Good Gear

For the past week, I’ve been going out to the woods for about 2 hours each day and collecting Balsam Fir boughs. I’ve been doing this for years for my friends at the Einerlei store in Chassell, MI. They use these fir boughs to make Christmas wreaths. I take the opportunity to cut down the fir trees that are encroaching into my maple orchard. Our balsam fir is a bit of a weed tree. They often don’t get large enough to make lumber, and the lumber you get isn’t particularly good. Balsam Fir does have a few things going for it, though. The wood and the needles smell VERY nice. And the needles stay on longer than most other conifers in our area. So the tradition is to use these boughs for wreath making… and it is about the only time of the year these trees have much of any value. As a bonus, after clearing off the branches from the fir trunks, I cut and split them for firewood for the maple syrup operation. There isn’t much heat in fir, but the heat does come quickly and hot, which is just what you want when boiling sap.

IMG_3987It seems like this year we have had more rain and snow than usual during the fir gathering season. And I have to say my gear has been performing for me admirably. I have a Carhart ™ jacket that unfailingly keeps me warm, Muck Boots ™ that keep my feet warm and dry, and that wonderful Yooper innovation, choppers for my hands. Sometimes when I come in, everything seems soaked, but I’m pretty comfortable and warm. I think 2 hours in these conditions is about right for me. Otherwise moisture starts to seep in, cold follows, and misery is just a short drive down the road.

I have to say I take no satisfaction in cutting down trees. They are resilient and beautiful creatures that do a lot of good for the ecosystems they are a part of.
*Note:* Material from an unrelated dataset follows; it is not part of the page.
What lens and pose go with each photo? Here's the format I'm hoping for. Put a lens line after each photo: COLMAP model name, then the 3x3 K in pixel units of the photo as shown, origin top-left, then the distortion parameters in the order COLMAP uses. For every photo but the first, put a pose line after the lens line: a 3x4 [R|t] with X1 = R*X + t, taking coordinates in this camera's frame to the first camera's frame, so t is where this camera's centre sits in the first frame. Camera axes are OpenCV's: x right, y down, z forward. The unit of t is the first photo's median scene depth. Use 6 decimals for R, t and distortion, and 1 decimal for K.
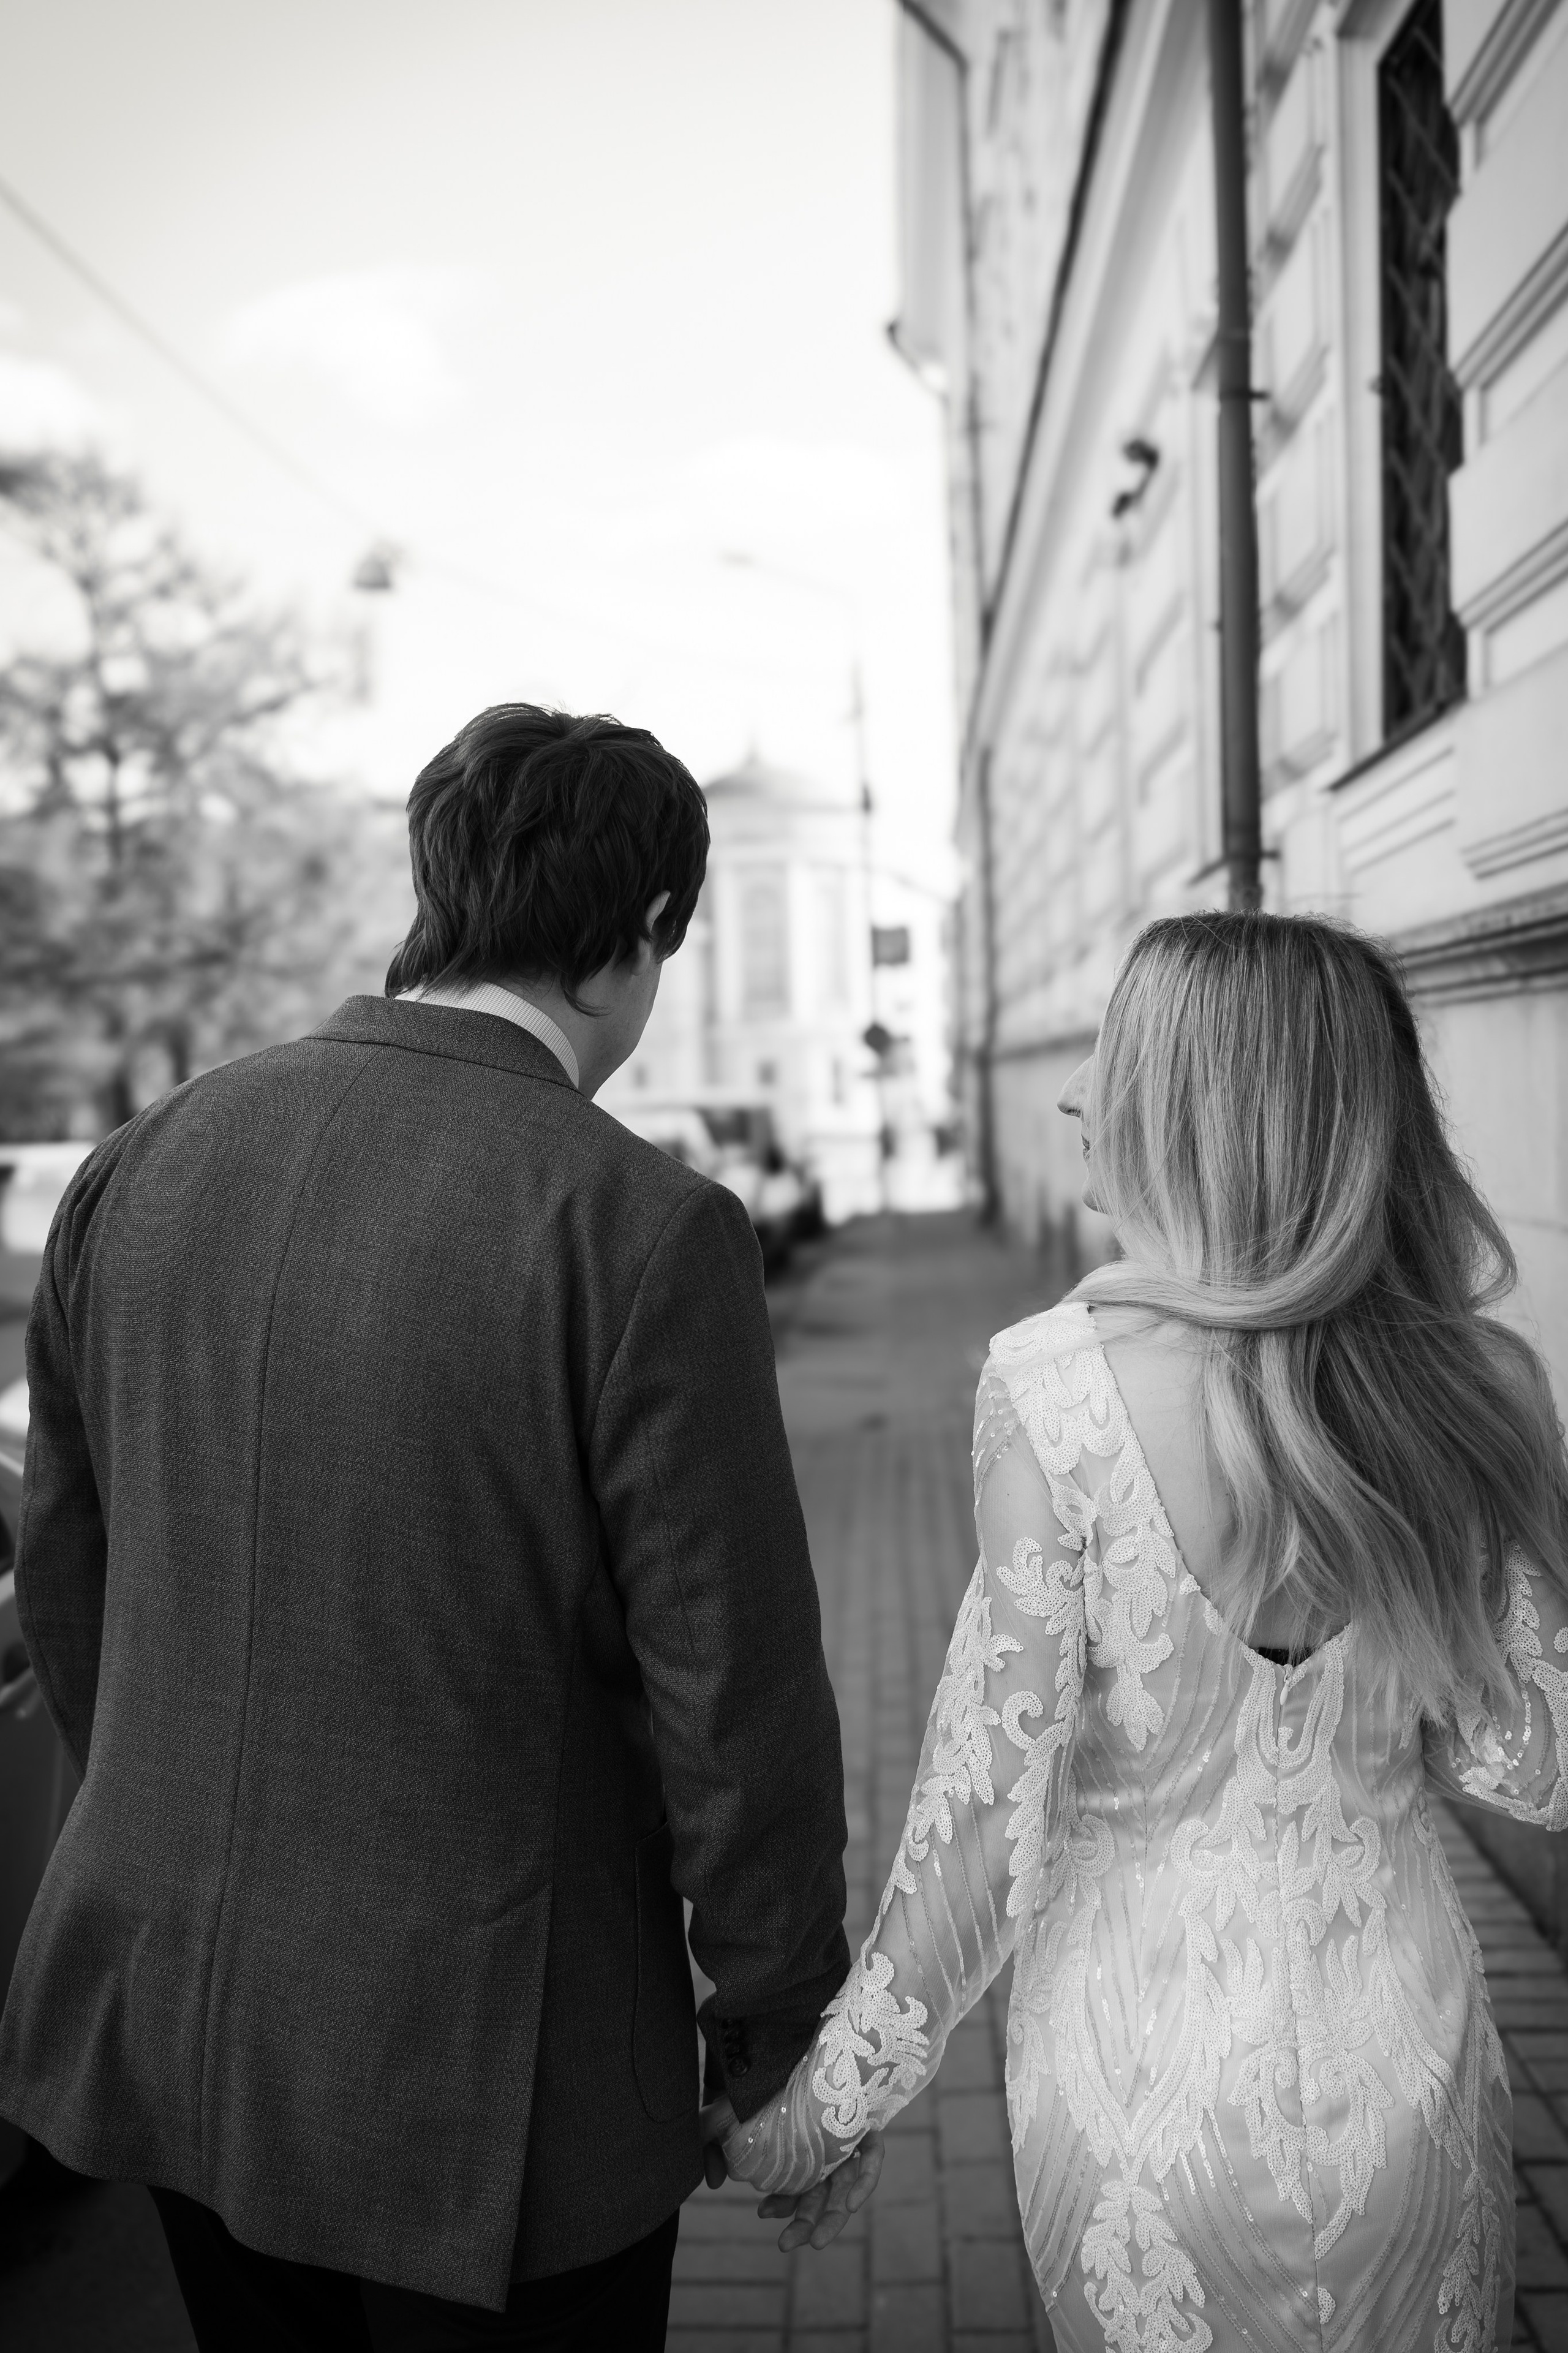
lens RADIAL K [[1858.9, 0, 779.9], [0, 1858.9, 1184.9], [0, 0, 1]] dist [0.009537, -0.007255]
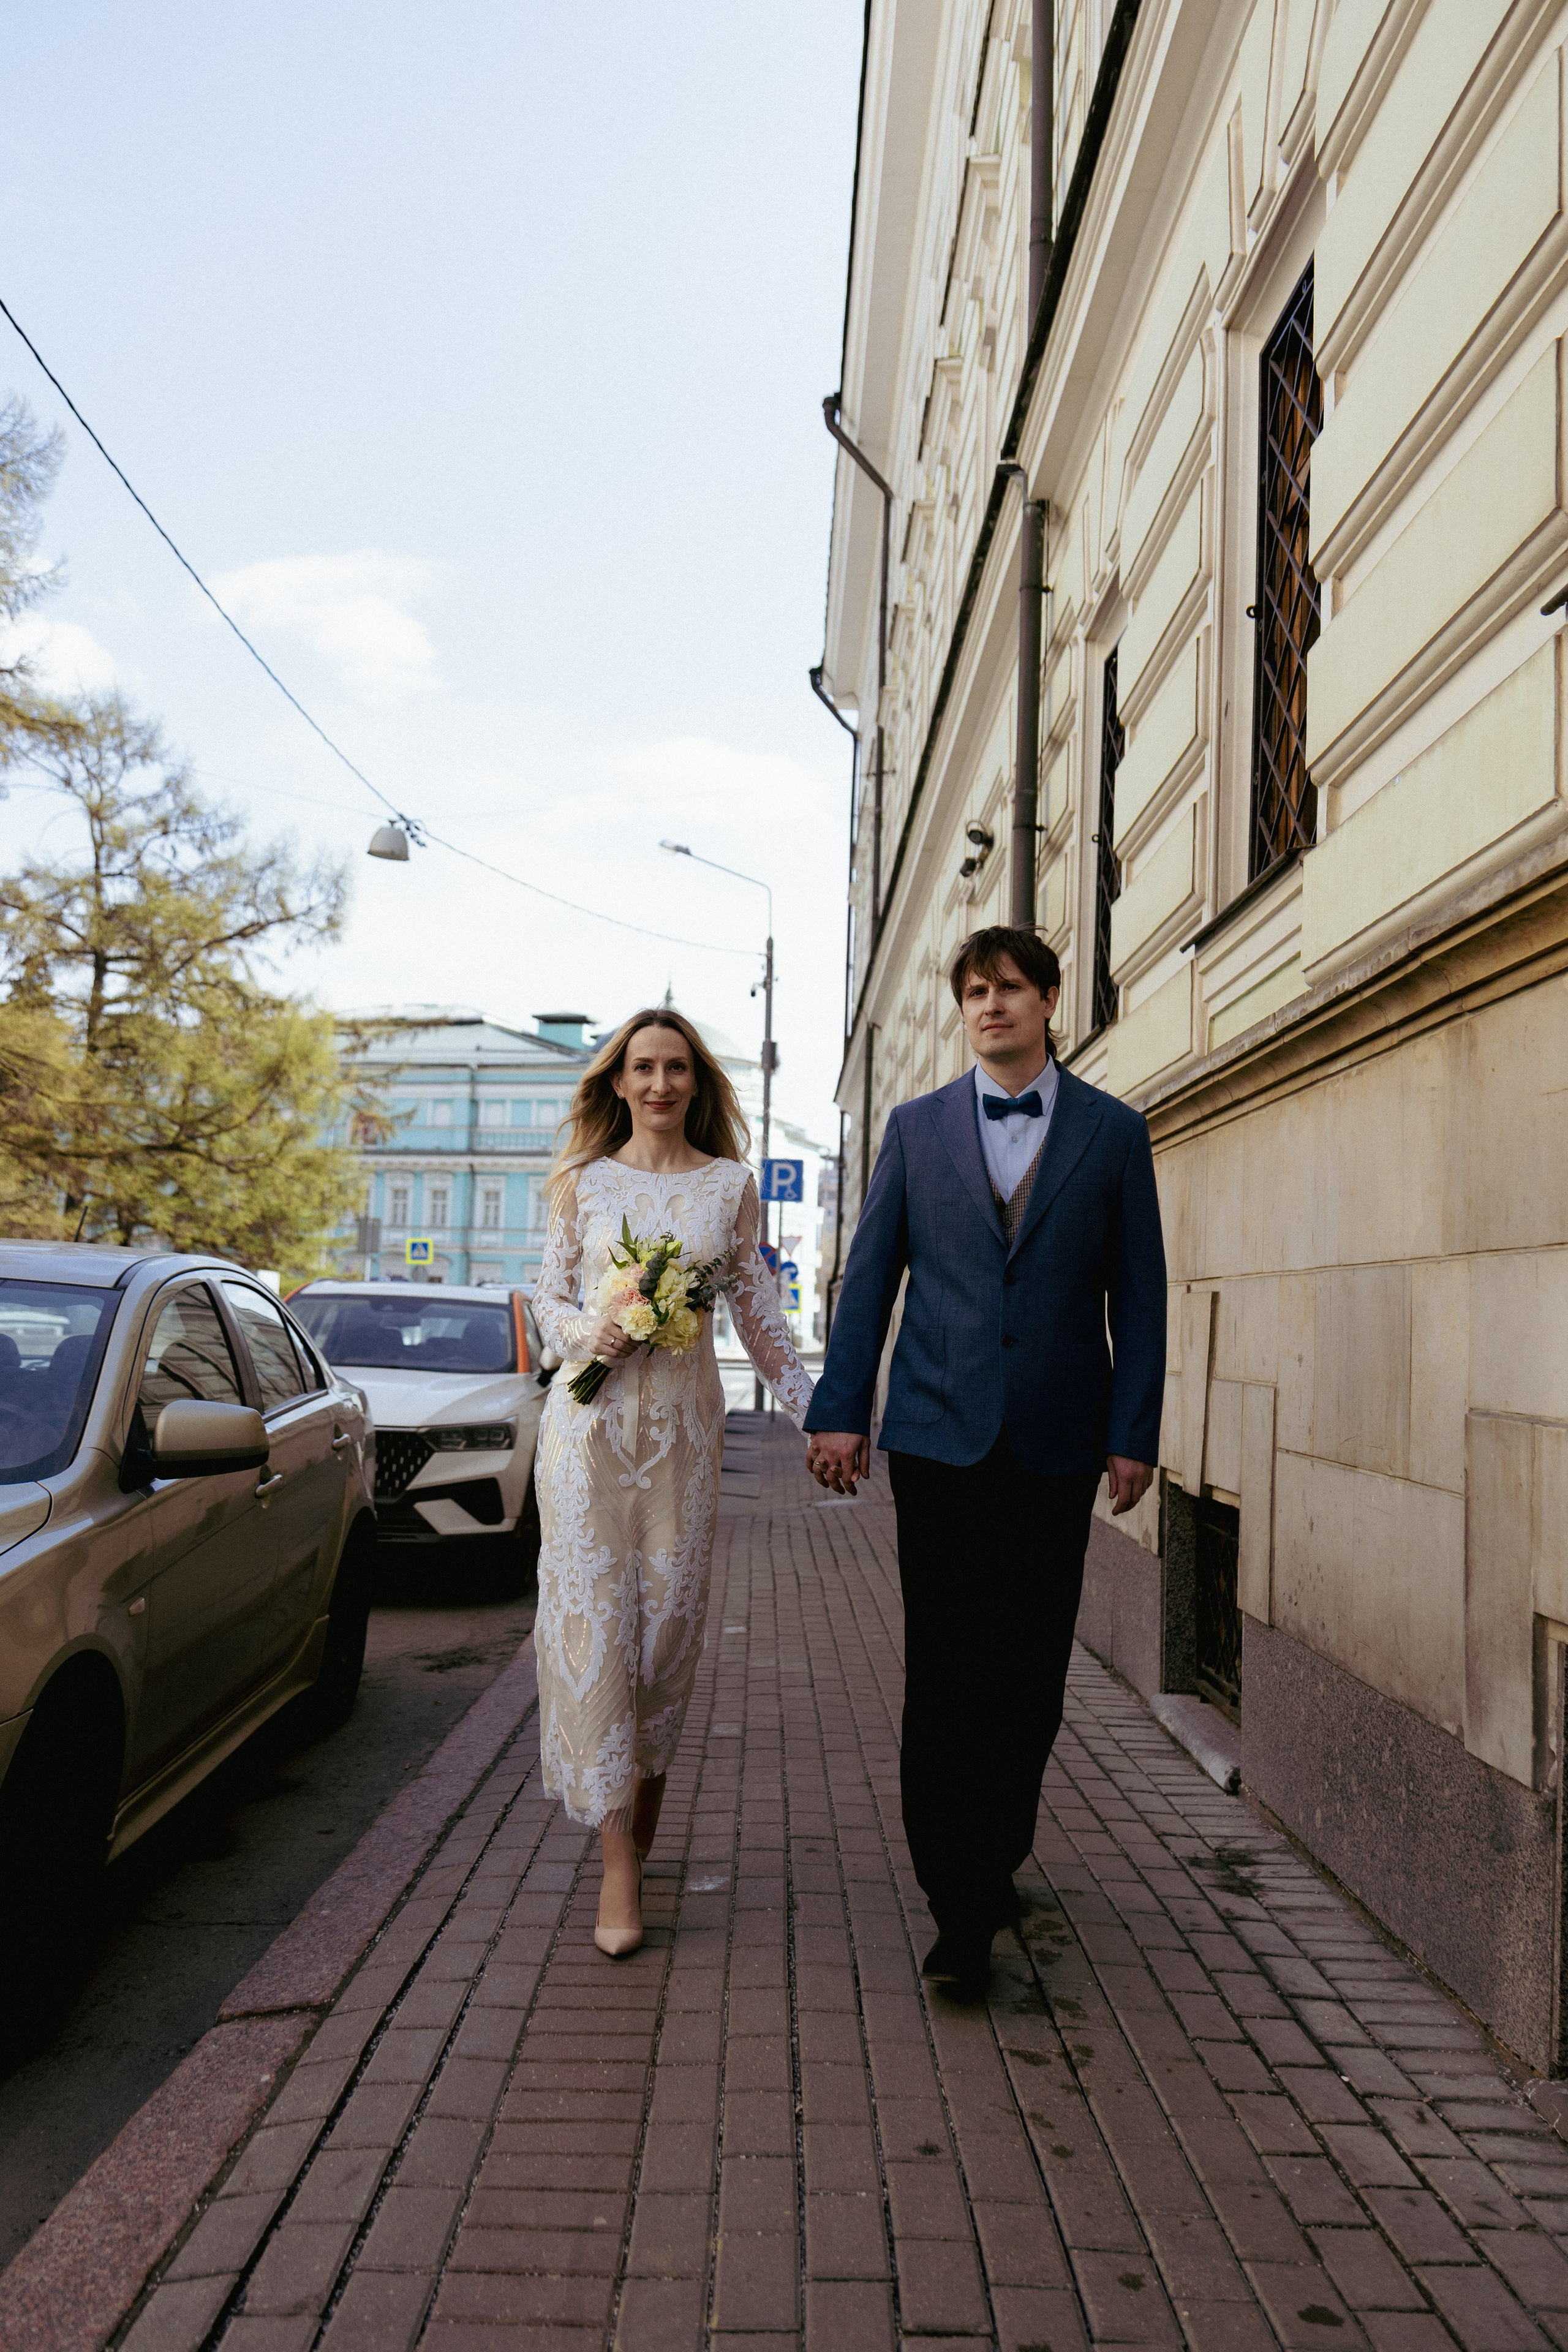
lens RADIAL K [[1858.2, 0, 779.9], [0, 1858.2, 1184.4], [0, 0, 1]] dist [0.009537, -0.007255]
pose [[0.995082, 0.080554, 0.057648, -0.011424], [-0.072047, 0.987962, -0.136892, 0.042165], [-0.067982, 0.132065, 0.988907, -0.193468]]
Balsam Firs, however, are not my favorite tree, and as the years go by and the clearing of the sugarbush of these trees continues, I continue to be struck by how the forest is opening up, and how the paths between my tapped trees, which I’ve walked so many times, are opening up to allow better access to the maple trees. The fir trees are especially troublesome, because when I brush past them with my buckets of maple sap, they seem to take pleasure in dumping twigs and needles into my buckets.

My advice to those of you that see the wisdom in being outside, but dread the cold and wet, is to concentrate on your gear. With decent equipment, you can stay out and enjoy the forest in almost any weather without being miserable.

One Response to “Good Gear”

  1. Dina Ariel says:

    Aren’t there covers for your sap buckets?